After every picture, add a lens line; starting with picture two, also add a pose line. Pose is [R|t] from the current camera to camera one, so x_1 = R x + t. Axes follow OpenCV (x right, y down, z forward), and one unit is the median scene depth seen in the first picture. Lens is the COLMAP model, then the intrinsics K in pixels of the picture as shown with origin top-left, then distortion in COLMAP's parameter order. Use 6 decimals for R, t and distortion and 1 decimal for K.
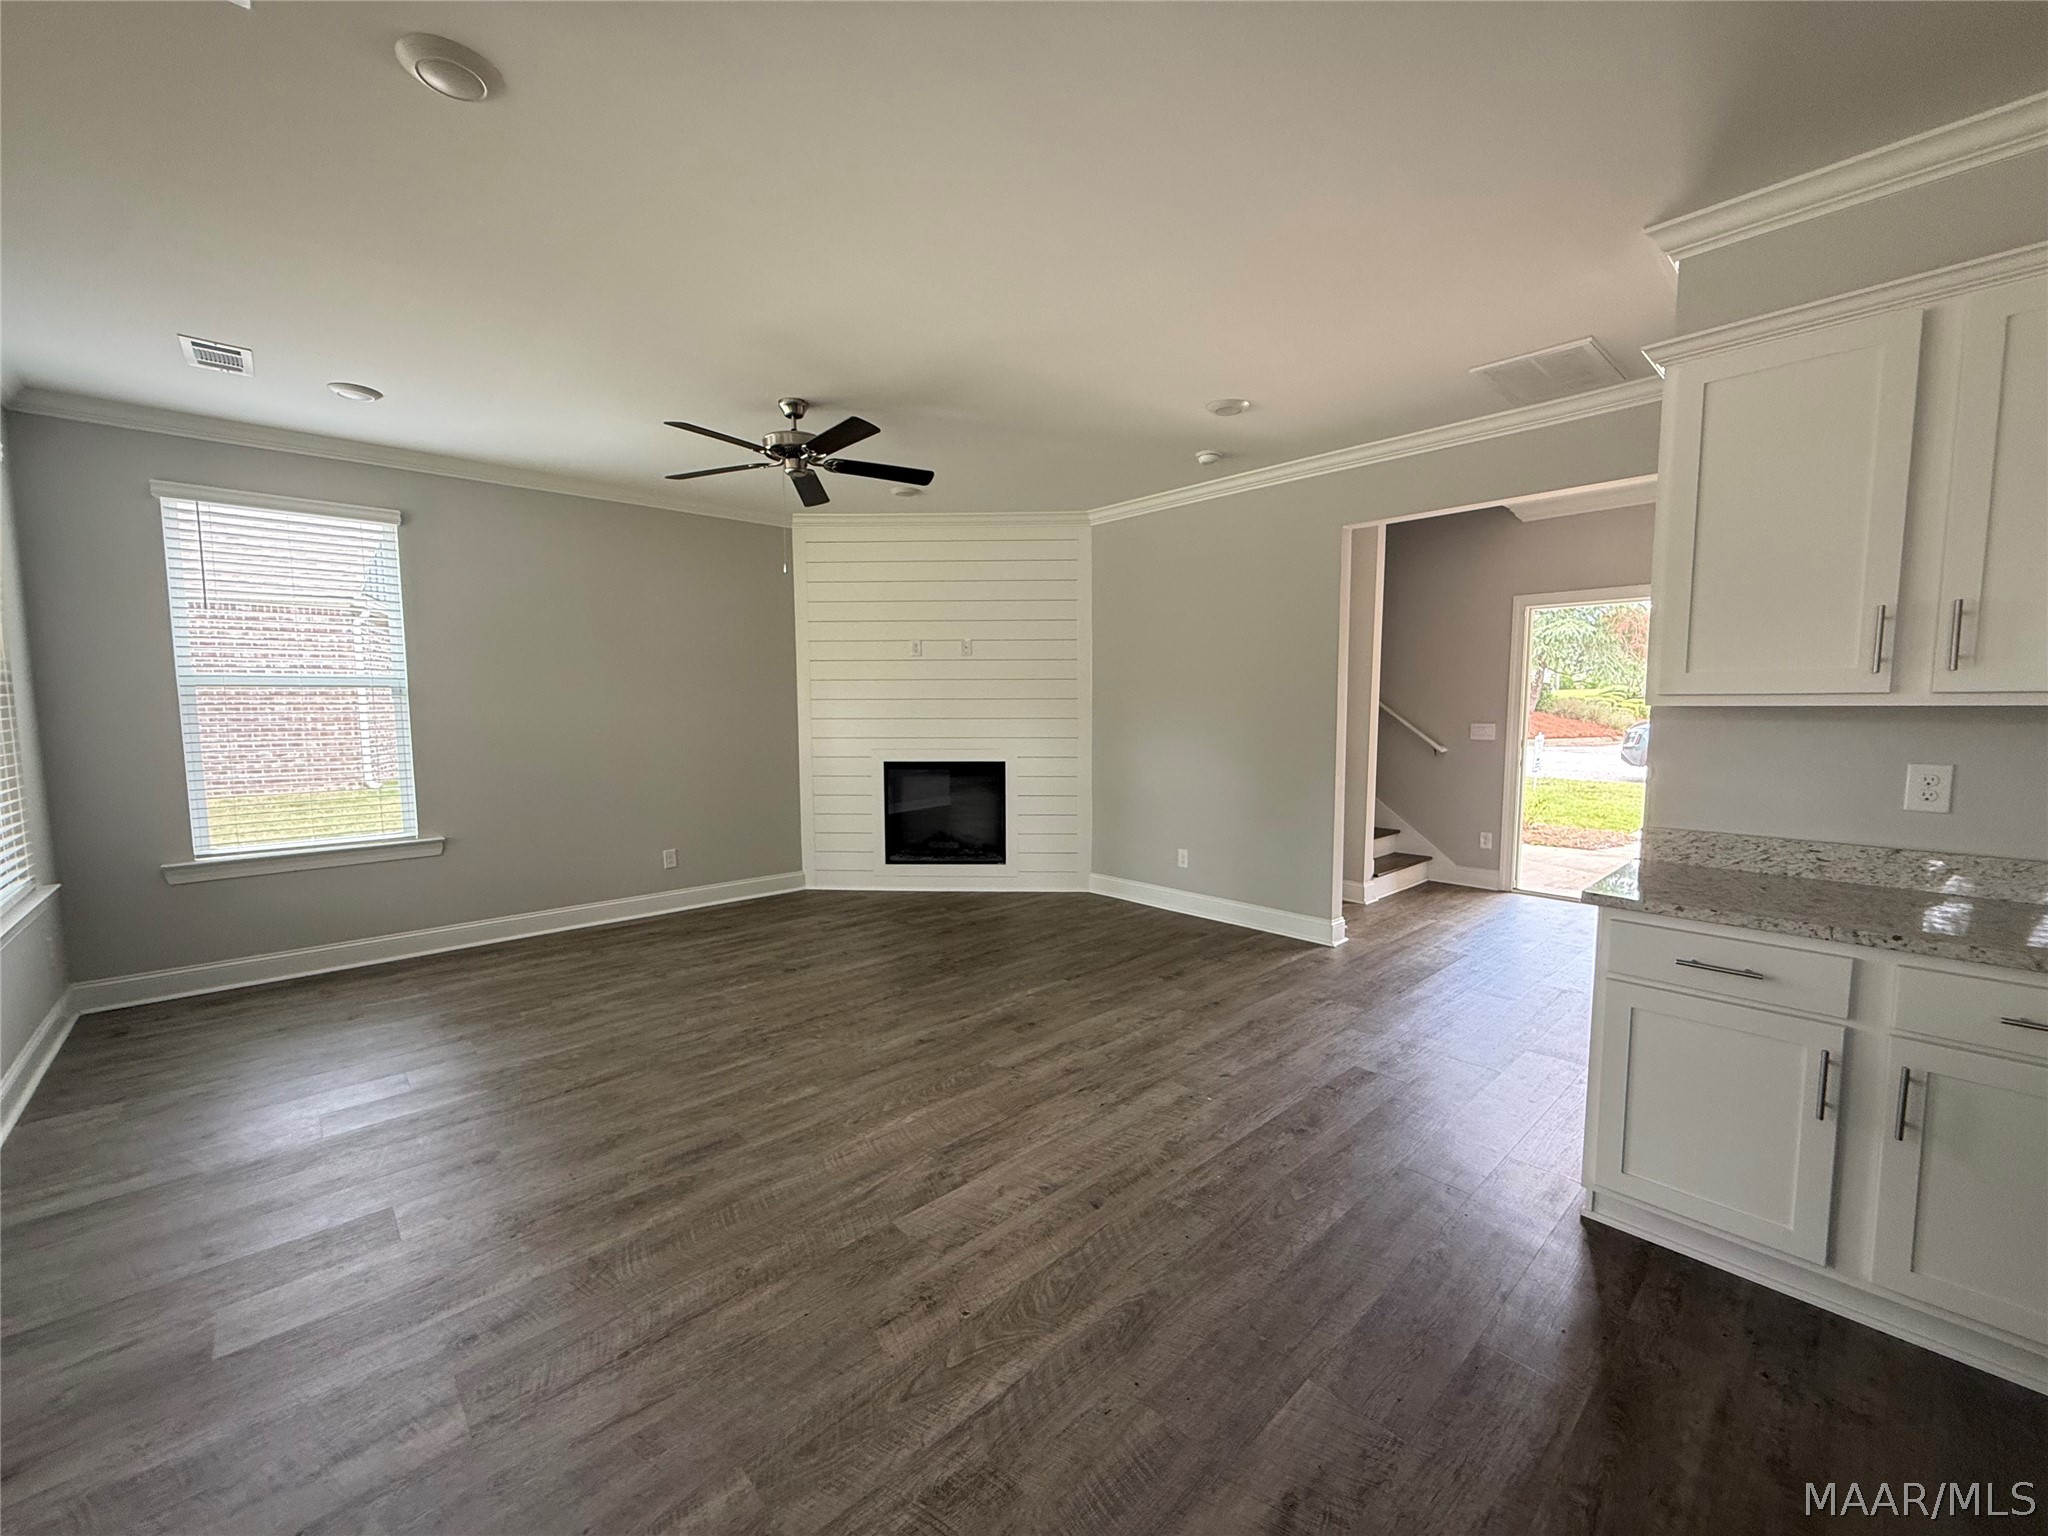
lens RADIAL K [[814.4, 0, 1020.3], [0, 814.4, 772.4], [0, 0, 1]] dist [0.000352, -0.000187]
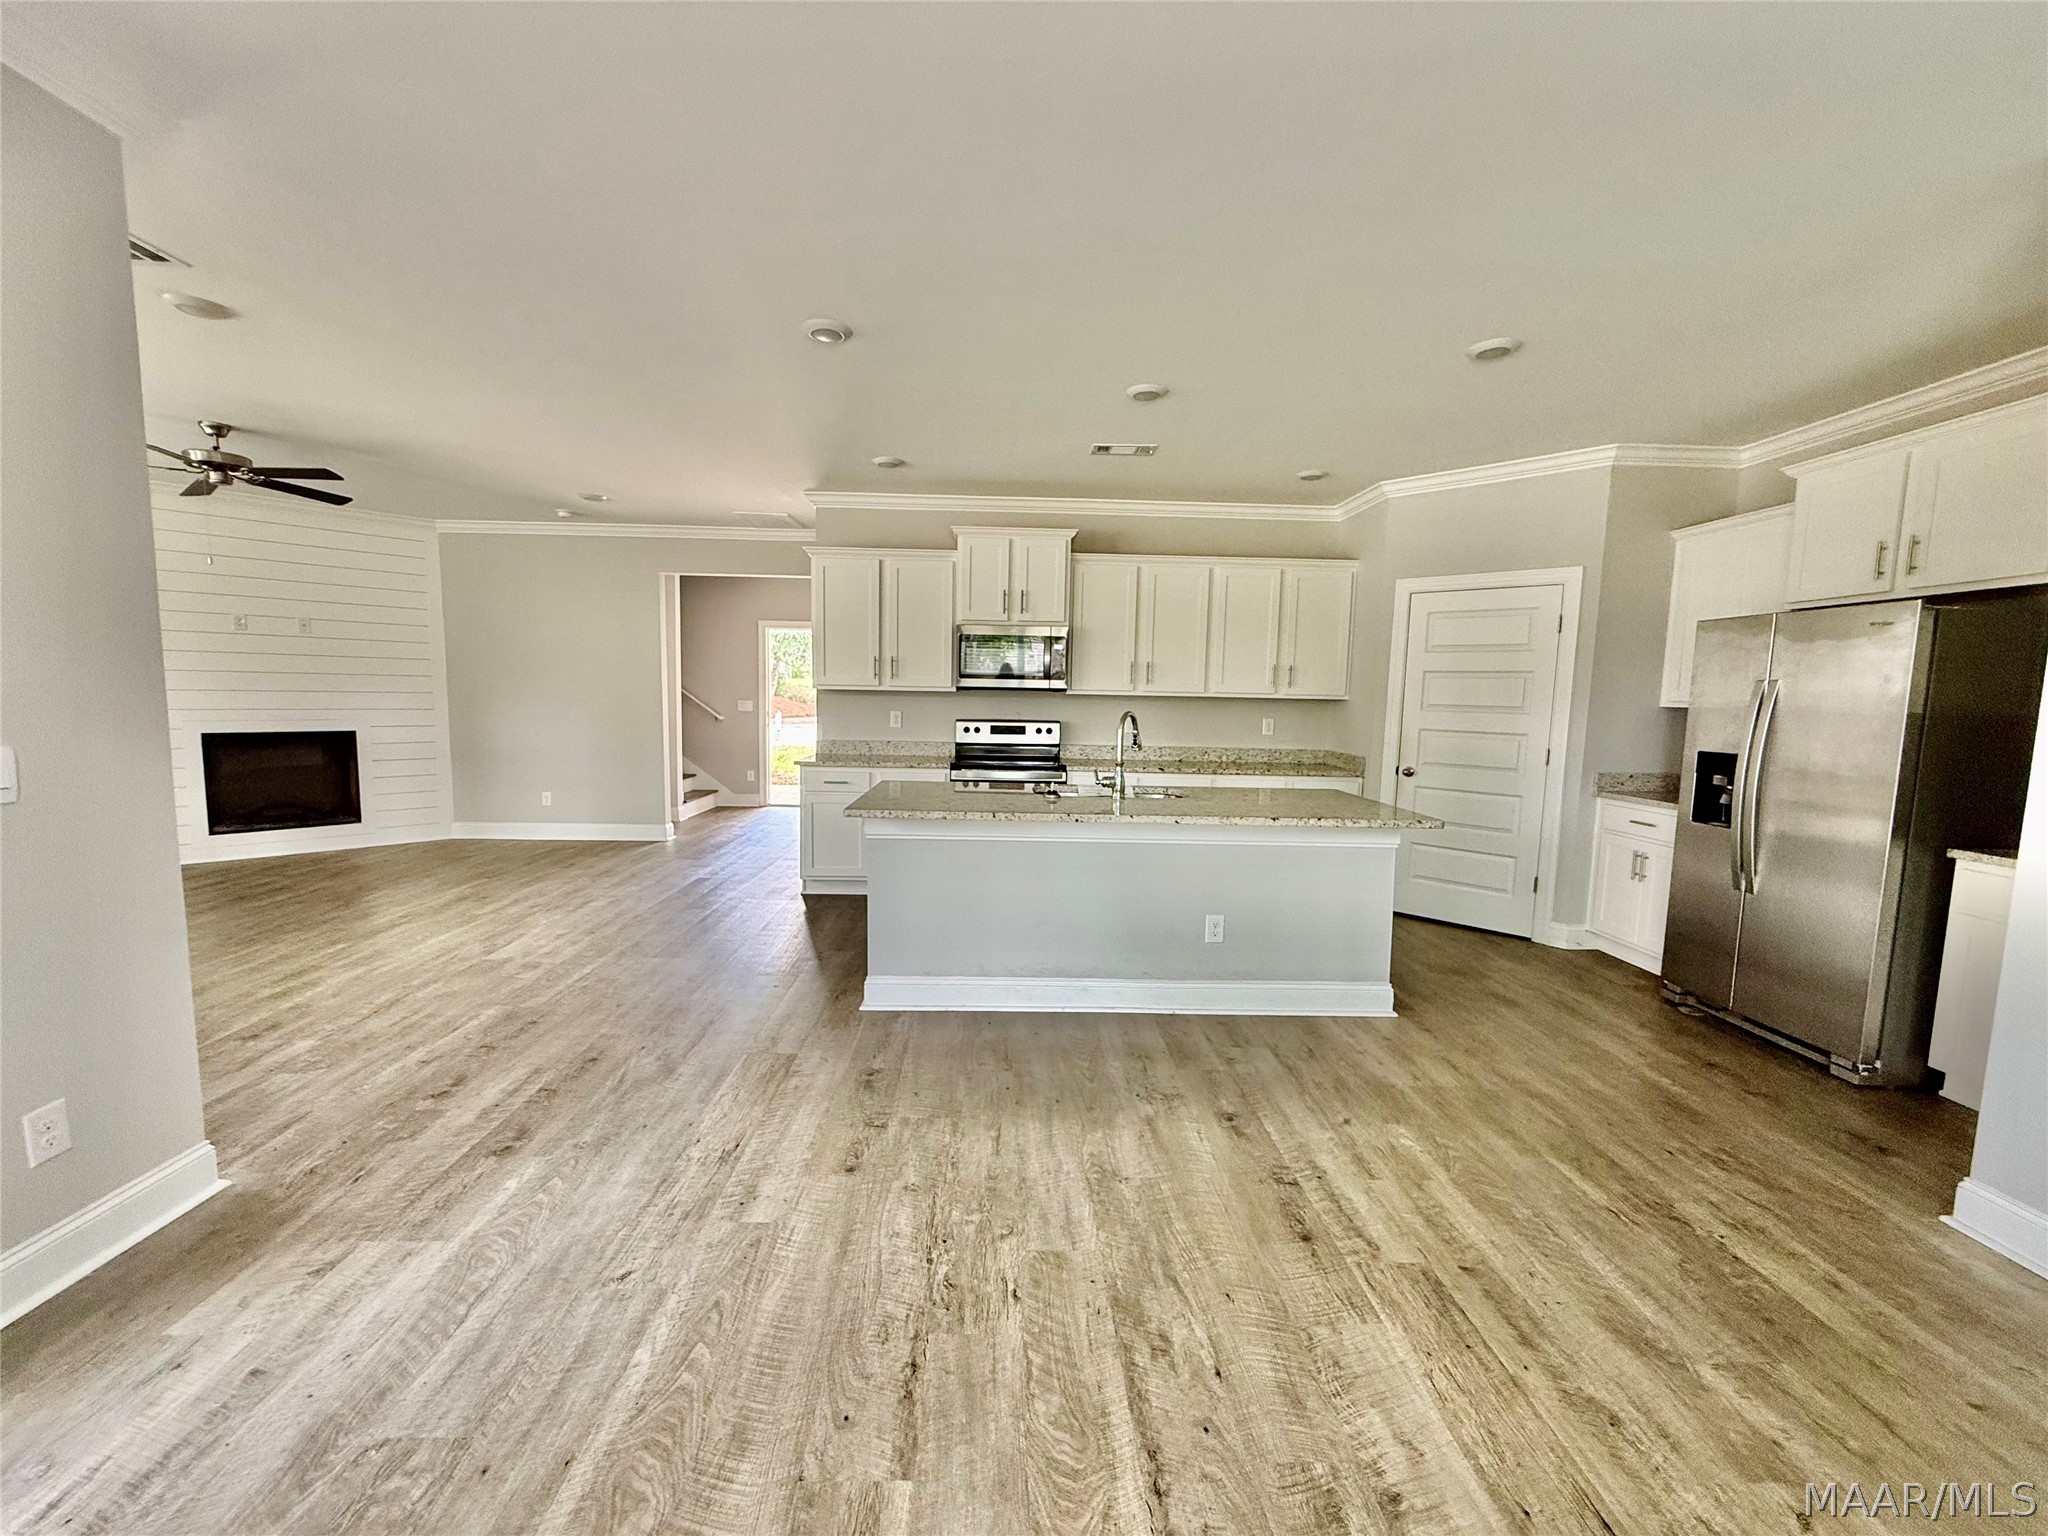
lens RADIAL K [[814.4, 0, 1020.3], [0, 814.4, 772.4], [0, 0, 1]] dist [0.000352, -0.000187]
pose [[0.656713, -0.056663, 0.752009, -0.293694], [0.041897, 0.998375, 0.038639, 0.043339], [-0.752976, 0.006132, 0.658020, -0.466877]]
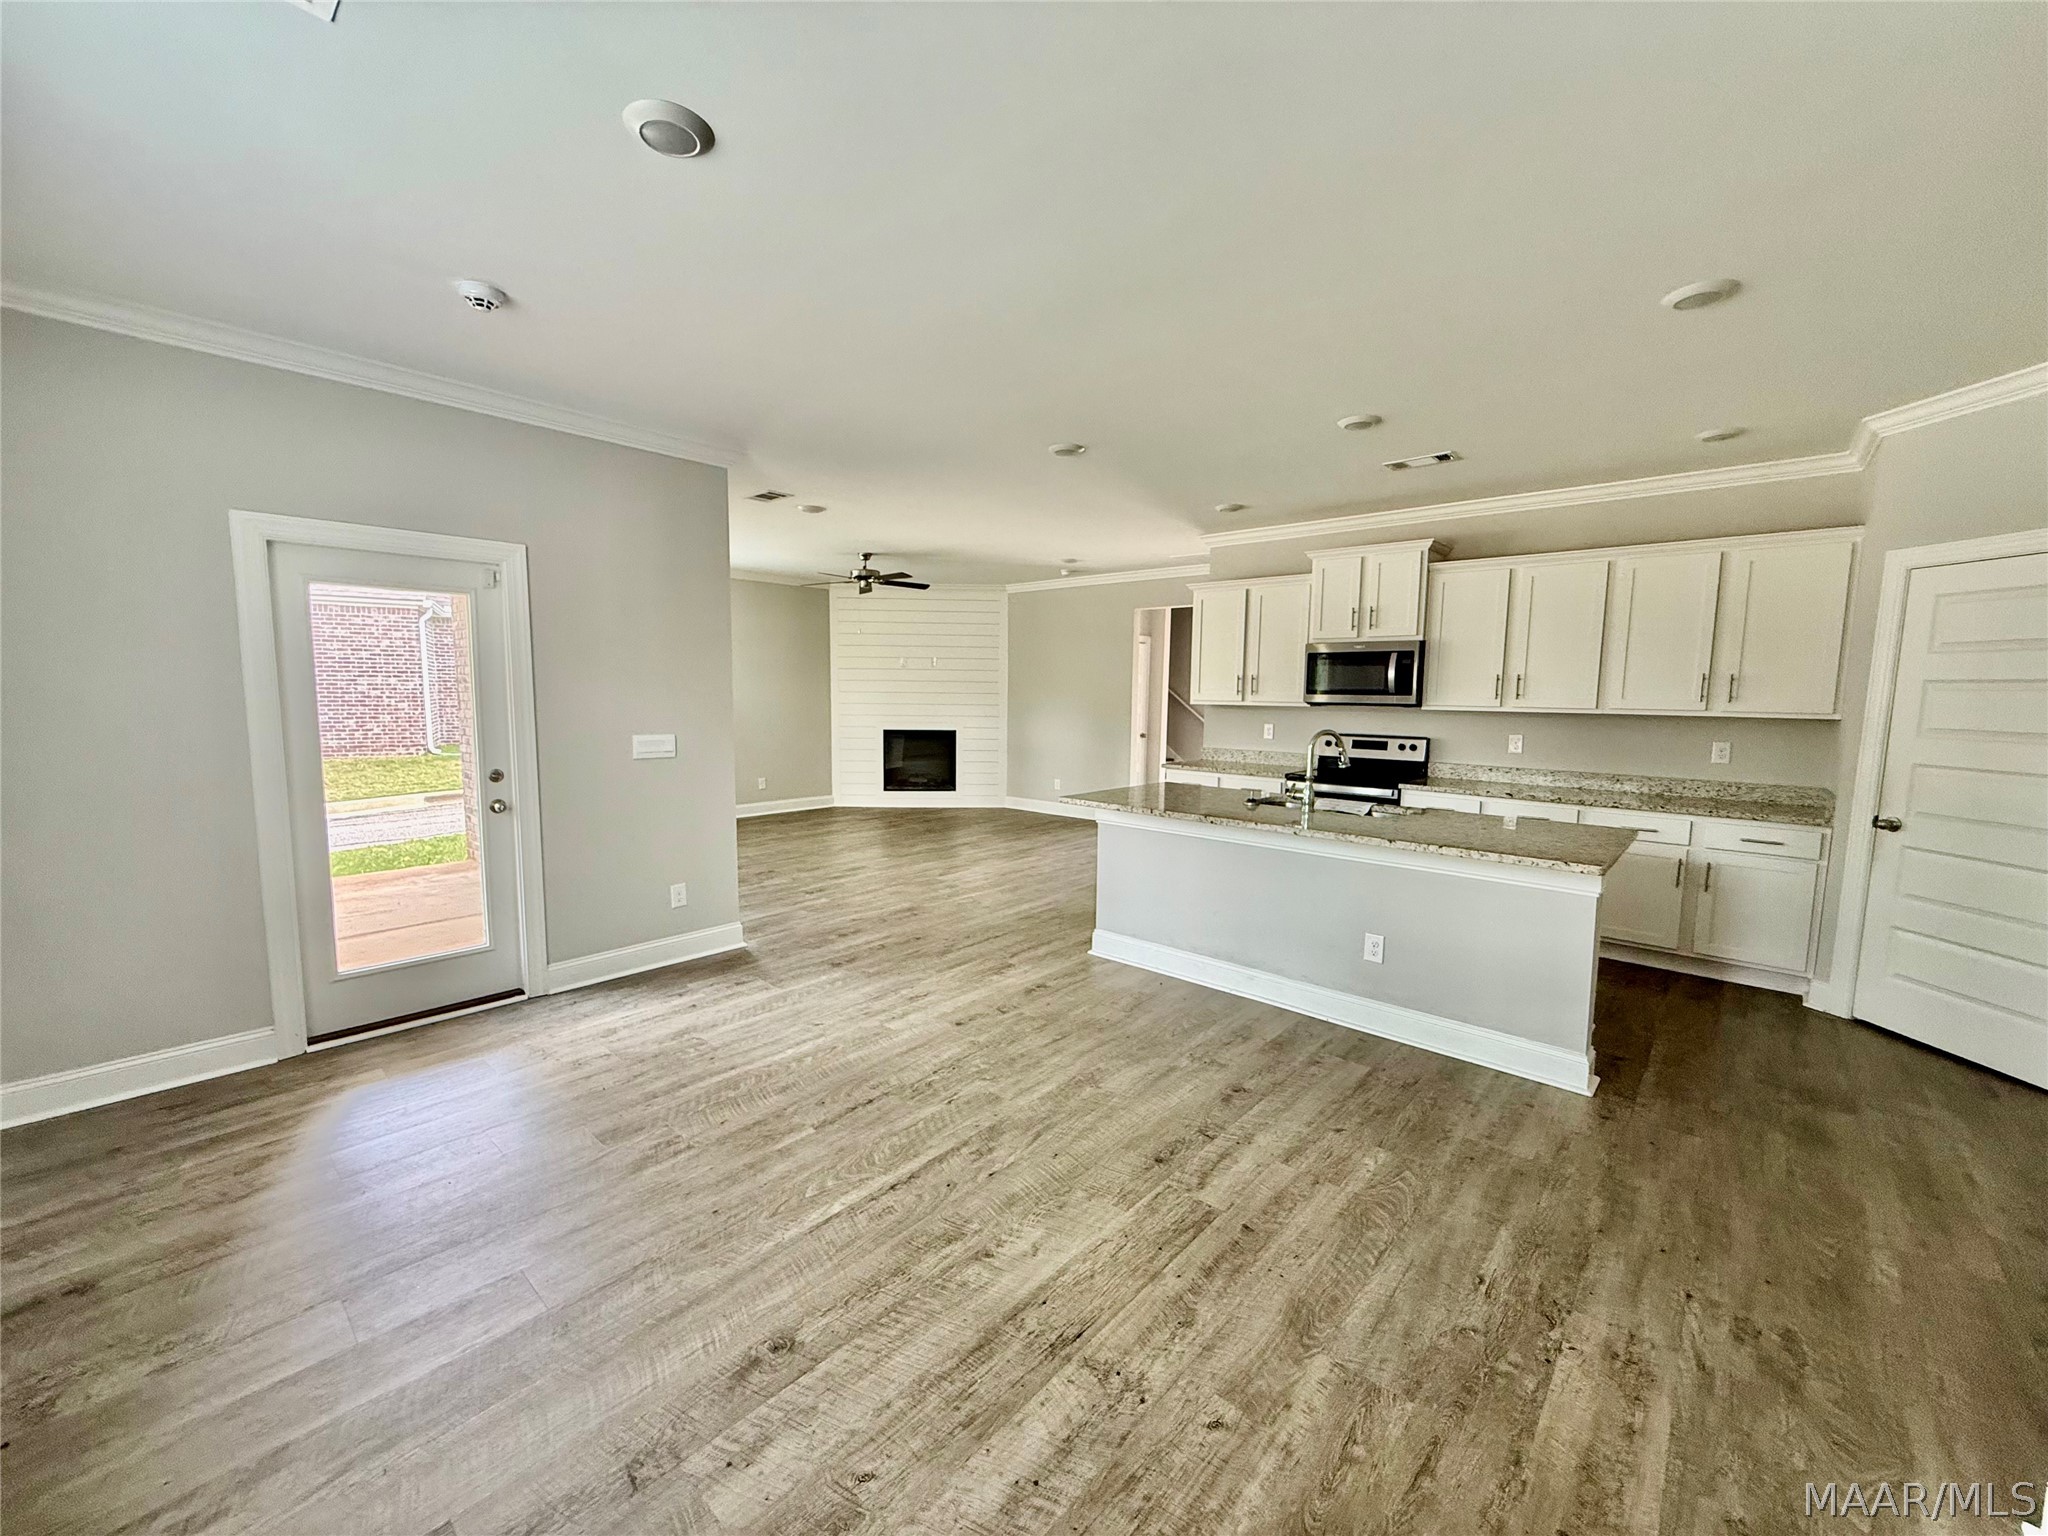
************
_WHAT YOU HAVE TO DO:_ Please copy out each line above exactly as written, but not the pictures.

_EXERCISE OUTPUT:_
After every picture, add a lens line; starting with picture two, also add a pose line. Pose is [R|t] from the current camera to camera one, so x_1 = R x + t. Axes follow OpenCV (x right, y down, z forward), and one unit is the median scene depth seen in the first picture. Lens is the COLMAP model, then the intrinsics K in pixels of the picture as shown with origin top-left, then distortion in COLMAP's parameter order. Use 6 decimals for R, t and distortion and 1 decimal for K.
lens RADIAL K [[814.4, 0, 1020.3], [0, 814.4, 772.4], [0, 0, 1]] dist [0.000352, -0.000187]
lens RADIAL K [[814.4, 0, 1020.3], [0, 814.4, 772.4], [0, 0, 1]] dist [0.000352, -0.000187]
pose [[0.656713, -0.056663, 0.752009, -0.293694], [0.041897, 0.998375, 0.038639, 0.043339], [-0.752976, 0.006132, 0.658020, -0.466877]]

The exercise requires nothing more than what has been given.